ON MY MIND
Dmitry Medvedev's political obituary has been written so many times that -- like Medvedev himself -- it's become something of a punchline.
And every time the pundits declared him politically dead, he's lived to fight another day.
There are several reasons for this. Medvedev is a convenient foil for Vladimir Putin -- he gets the blame for everything that goes wrong while Putin gets the credit. Call it the Good Tsar and the Bumbling Boyar. Putin also doesn't like to do anything under pressure and he doesn't like to do what is expected. And finally, there appears to have been a tacit understanding between the two that Medvedev would serve as prime minister for Putin's entire third term.
But with Putin's third term drawing to a close, there is now a growing expectation that Medvedev will be replaced after the presidential election/coronation in March.
In a piece featured in yesterday's Morning Vertical, Valery Solovei claimed that the Kremlin intrigue over who will replace Medvedev has already begun.
Which leads one to wonder whether all the corruption allegations and plummeting poll numbers we are seeing now are an accident.
IN THE NEWS
European lawmakers say Russia and Iran are among a group of countries that are increasingly abusing Interpol red notices to seek the arrest of political opponents, contributing to a fivefold increase of red notices during the past decade.
Russia's top prosecutor has blacklisted a nongovernmental organization set up by former oil tycoon Mikhail Khodorkovsky -- a move that puts the group in legal jeopardy just days before a street protest it has been planning.
Russia's Federal Security Service said that it arrested 12 people in Kaliningrad for suspected involvement with an Islamic extremist group.
A new opinion poll shows growing dissatisfaction among Russians with Prime Minister Dmitry Medvedev, with as many as 45 percent saying he should step down.
Activists in Russia's Tatarstan and Mari El republics were celebrating the Tatar and Mari languages on April 26 as part of events marking Language Day.
A Russian court has sentenced a Crimean Tatar man to 12 years in prison, drawing swift condemnation from Ukraine for what Kyiv called a politically motivated ruling.
A group called the Imam Shamil Battalion has claimed responsibility for a deadly subway bombing in the Russian city of St. Petersburg and said the attacker was acting on orders from Al-Qaeda, a U.S.-based organization that monitors extremists says.

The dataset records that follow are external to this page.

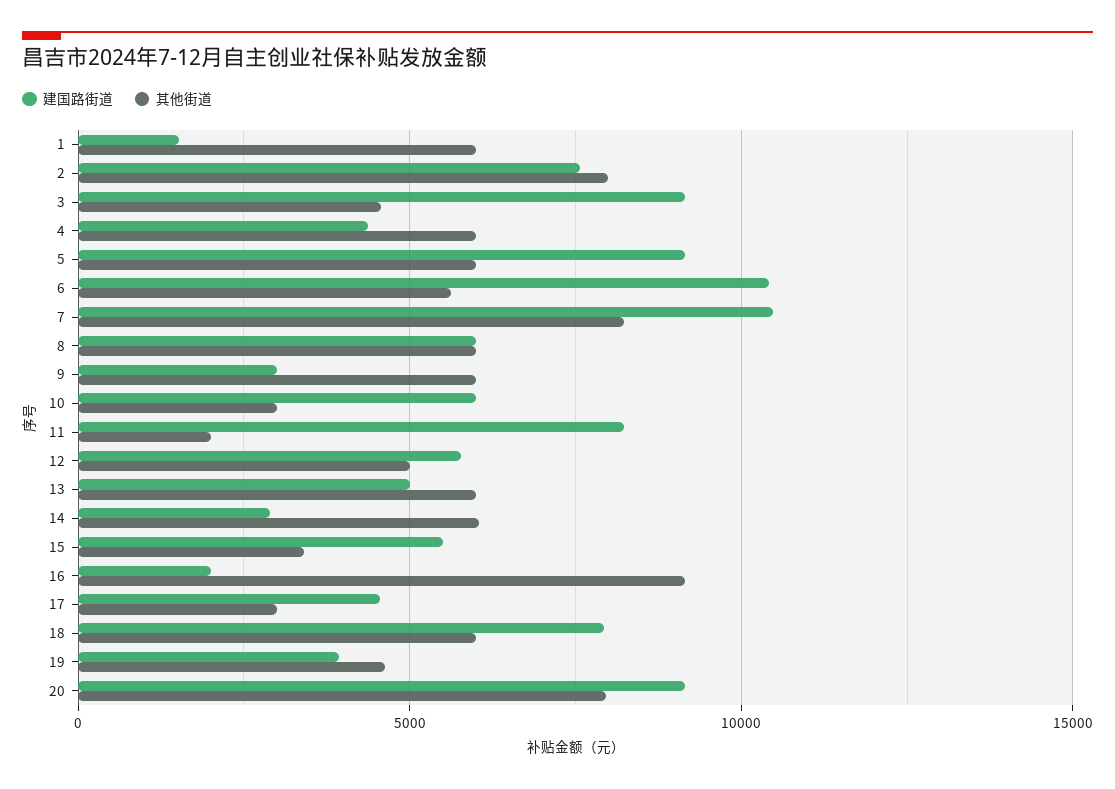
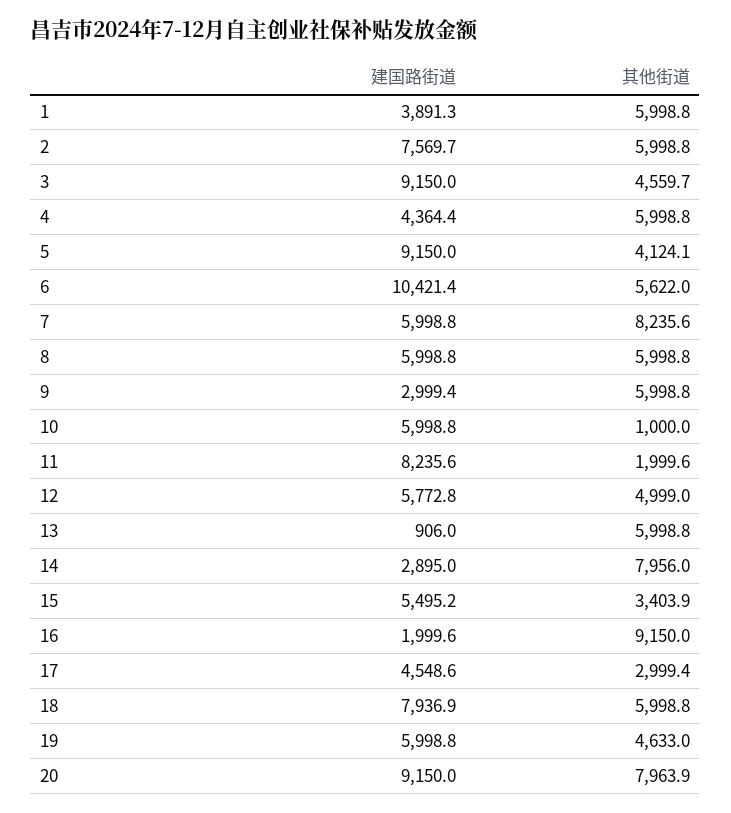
  {
    "建国路街道": {
-     "1": 1500,
+     "1": 3891.3,
      "2": 7569.7,
      "3": 9150,
      "4": 4364.4,
      "5": 9150,
      "6": 10421.4,
-     "7": 10500,
+     "7": 5998.8,
      "8": 5998.8,
      "9": 2999.4,
      "10": 5998.8,
      "11": 8235.6,
      "12": 5772.8,
-     "13": 5000,
+     "13": 906,
      "14": 2895,
      "15": 5495.2,
      "16": 1999.6,
      "17": 4548.6,
      "18": 7936.9,
-     "19": 4000,
+     "19": 5998.8,
      "20": 9150
    },
    "其他街道": {
      "1": 5998.8,
-     "2": 8000,
+     "2": 5998.8,
      "3": 4559.7,
      "4": 5998.8,
-     "5": 6000,
+     "5": 4124.1,
      "6": 5622,
      "7": 8235.6,
      "8": 5998.8,
      "9": 5998.8,
-     "10": 3000,
+     "10": 1000,
      "11": 1999.6,
      "12": 4999,
      "13": 5998.8,
-     "14": 6000,
+     "14": 7956,
      "15": 3403.9,
      "16": 9150,
      "17": 2999.4,
      "18": 5998.8,
      "19": 4633,
      "20": 7963.9
    }
  }

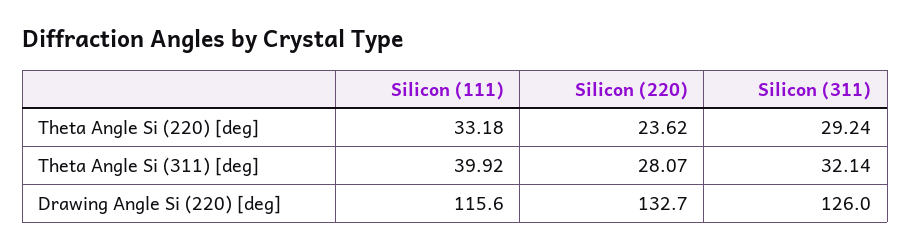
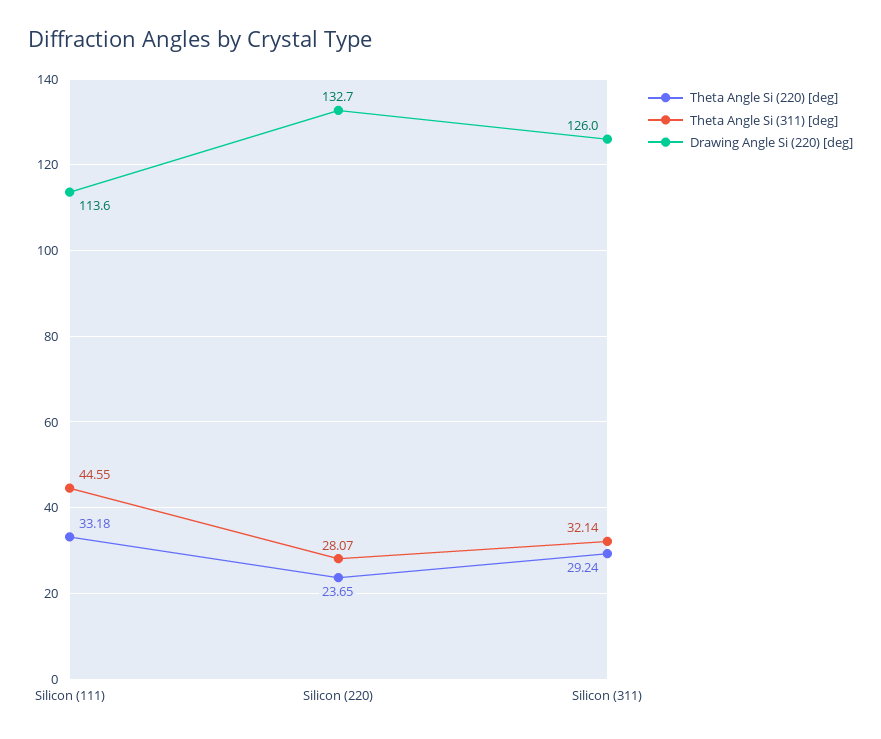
  {
    "Theta Angle Si (220) [deg]": {
      "Silicon (111)": 33.18,
-     "Silicon (220)": 23.62,
+     "Silicon (220)": 23.65,
      "Silicon (311)": 29.24
    },
    "Theta Angle Si (311) [deg]": {
-     "Silicon (111)": 39.92,
+     "Silicon (111)": 44.55,
      "Silicon (220)": 28.07,
      "Silicon (311)": 32.14
    },
    "Drawing Angle Si (220) [deg]": {
-     "Silicon (111)": 115.6,
+     "Silicon (111)": 113.6,
      "Silicon (220)": 132.7,
      "Silicon (311)": 126
    }
  }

A U.S. government commission on religious freedom is recommending that Russia be designated as a "country of particular concern," putting it in a group of the world's worst offenders of basic rights on religious worship.
Ukrainian President Petro Poroshenko has compared the April 26, 1986, Chernobyl nuclear disaster with the ongoing crisis in Ukraine's east, adding that "Russia is conducting an undeclared war against his country."
The Ukrainian Security Service raided the Kyiv offices of the country's largest investment bank looking for illegal software on April 26, drawing a dismayed reaction from Prime Minister Volodymyr Hroysman.
EU ambassadors have approved visa liberalization for Ukraine, a key step toward closer ties and visa-free travel to the EU for Ukrainians.
WHAT I'M READING
Spinning An Atrocity
A New York Times video investigation has revealed how Syria and Russia distorted the facts surrounding the chemical weapons attack on Khan Sheikhun.
In Republic.ru, Yekaterina Alyabyeva takes a closer look at a Levada Center poll claiming that trust in Prime Minister Dmitry Medvedev is tanking.
And in his column for Bloomberg, political analyst Leonid Bershidsky argues that recent polls show that the message of an opposition figure like Aleksei Navalny can resonate even in an authoritarian system.
And Bloomberg Businessweek has a piece asking whether Medvedev's job is at risk.
Putin Has The Best Words
In War On The Rocks, Stephen Benedict Dyson and Matthew Parent analyze Vladimir Putin's foreign-policy rhetoric.
Other People's Words
David Filipov, The Washington Post's Moscow bureau chief, has a witty and humorous piece on how "Russians are fighting a war of words with the U.S. using American words."
Web War I
On The Atlantic Council's website, Teri Schultz looks back at the Russian cyberattack on Estonia that took place 10 years ago today.
The Federalist Cure For Autocracy
In a piece for Republic.ru, Vladimir Pastukhov, a visiting fellow at St. Anthony's College, Oxford, argues that only true federalism can save Russia from autocracy.
Russia And The Southern Gas Corridor
The Atlantic Council has released a new report, The Caspian Sea And Southern Gas Corridor: A View From Russia, authored by retired CIA analyst Bud Coote, a senior fellow with the Atlantic Council Global Energy Center.